Oh dear this is going to be a long post...
So I think I've got thrush again. Its always been more painful when ds latches on to the right rather than the left, but it used to subside once the milk was free flowing. But now I have a pain in the breast tissue, immediately behind the areola, at the top. Its a very localised area but I can't feel any lump indicating an abscess or anything, and that nipple is a slightly different colour to the other one. Also ds has nappy rash that won't shift so that could be fungal too I guess. I've been on antibiotics for the last week for a womb infection, which can cause thrush to flare up, although I have been guzzling live yoghurt.
But here's the dilemma. My dMIL is staying right now, she's lovely and helpful and kind and nice...but really knows how to make a crisis out of a molehill. When I had deep breast thrush last time she was on the phone every day and phoning round medical people she knows and sourcing tablets of good bacteria and all sorts. I sound like such a bad person don't I? I love how much she cares, but feel smothered by how its expressed and it really tests my patience. So, how do I explain that tomorrow I need to go to the doctors, and probably then pick up a prescription, without saying the words 'breast' and 'thrush' in the same sentence? Answers on a postcard.

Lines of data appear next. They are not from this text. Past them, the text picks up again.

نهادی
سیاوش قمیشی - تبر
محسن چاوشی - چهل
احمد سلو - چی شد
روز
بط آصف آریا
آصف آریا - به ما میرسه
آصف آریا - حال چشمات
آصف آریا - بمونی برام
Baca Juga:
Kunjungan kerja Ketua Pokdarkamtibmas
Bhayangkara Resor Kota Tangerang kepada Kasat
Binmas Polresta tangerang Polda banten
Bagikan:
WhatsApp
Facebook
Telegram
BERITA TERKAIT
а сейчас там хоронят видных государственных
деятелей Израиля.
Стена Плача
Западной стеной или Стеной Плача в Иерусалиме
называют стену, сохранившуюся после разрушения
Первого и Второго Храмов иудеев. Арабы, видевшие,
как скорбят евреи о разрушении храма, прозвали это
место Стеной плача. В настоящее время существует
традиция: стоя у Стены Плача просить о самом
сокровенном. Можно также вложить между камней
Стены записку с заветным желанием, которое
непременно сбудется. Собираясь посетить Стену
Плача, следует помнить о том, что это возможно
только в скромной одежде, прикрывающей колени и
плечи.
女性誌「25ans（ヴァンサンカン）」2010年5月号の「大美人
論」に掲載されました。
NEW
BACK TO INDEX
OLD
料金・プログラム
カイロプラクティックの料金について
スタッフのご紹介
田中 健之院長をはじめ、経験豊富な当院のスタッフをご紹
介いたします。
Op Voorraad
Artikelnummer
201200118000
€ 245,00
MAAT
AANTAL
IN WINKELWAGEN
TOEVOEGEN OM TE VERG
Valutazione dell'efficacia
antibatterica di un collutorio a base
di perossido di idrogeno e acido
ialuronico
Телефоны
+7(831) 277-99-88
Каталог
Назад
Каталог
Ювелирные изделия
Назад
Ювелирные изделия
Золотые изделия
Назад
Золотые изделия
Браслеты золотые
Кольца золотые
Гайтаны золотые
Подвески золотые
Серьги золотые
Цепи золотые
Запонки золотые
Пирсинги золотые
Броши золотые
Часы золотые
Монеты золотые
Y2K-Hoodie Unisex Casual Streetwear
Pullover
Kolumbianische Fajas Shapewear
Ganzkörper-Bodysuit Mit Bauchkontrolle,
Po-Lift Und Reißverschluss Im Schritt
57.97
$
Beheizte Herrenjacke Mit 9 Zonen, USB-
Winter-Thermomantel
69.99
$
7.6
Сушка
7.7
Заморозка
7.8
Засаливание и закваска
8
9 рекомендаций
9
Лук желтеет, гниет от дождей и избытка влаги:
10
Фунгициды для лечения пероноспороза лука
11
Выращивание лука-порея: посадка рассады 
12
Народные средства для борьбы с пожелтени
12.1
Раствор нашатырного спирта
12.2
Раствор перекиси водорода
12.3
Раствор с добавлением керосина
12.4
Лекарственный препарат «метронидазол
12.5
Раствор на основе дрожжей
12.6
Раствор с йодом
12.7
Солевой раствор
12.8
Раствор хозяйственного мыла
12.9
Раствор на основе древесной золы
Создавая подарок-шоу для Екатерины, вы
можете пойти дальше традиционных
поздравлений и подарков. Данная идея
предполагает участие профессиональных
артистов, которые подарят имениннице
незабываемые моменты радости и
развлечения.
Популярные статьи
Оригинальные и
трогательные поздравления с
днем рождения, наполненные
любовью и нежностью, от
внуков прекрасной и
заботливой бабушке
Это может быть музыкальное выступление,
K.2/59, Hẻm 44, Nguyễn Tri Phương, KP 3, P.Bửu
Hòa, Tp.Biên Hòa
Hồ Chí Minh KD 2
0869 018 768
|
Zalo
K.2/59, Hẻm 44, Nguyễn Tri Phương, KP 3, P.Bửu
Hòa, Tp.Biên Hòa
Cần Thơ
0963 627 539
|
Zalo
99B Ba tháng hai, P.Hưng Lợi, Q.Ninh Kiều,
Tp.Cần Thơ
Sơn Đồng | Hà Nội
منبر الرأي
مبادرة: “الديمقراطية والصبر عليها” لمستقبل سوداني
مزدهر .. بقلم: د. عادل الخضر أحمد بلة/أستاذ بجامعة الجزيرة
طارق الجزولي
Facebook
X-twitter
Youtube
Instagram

I'm having a bit of trouble with dd too (she's 18 months) but it mostly revolves around the fact that our TV has broken. So there's no mr tumble for her to watch during feeds and so she's climbing all over me and ds and wanting me to read books to her. And Granny won't do it seems...
Today I bought dd a load of arts and craft stuff, being so young this is a whole new world for us, but I got play-doh tools, glue, gallons of paint, huge pad of paper, paint brushes, pots and all sorts. I'm introducing a few things at a time but she's loving it.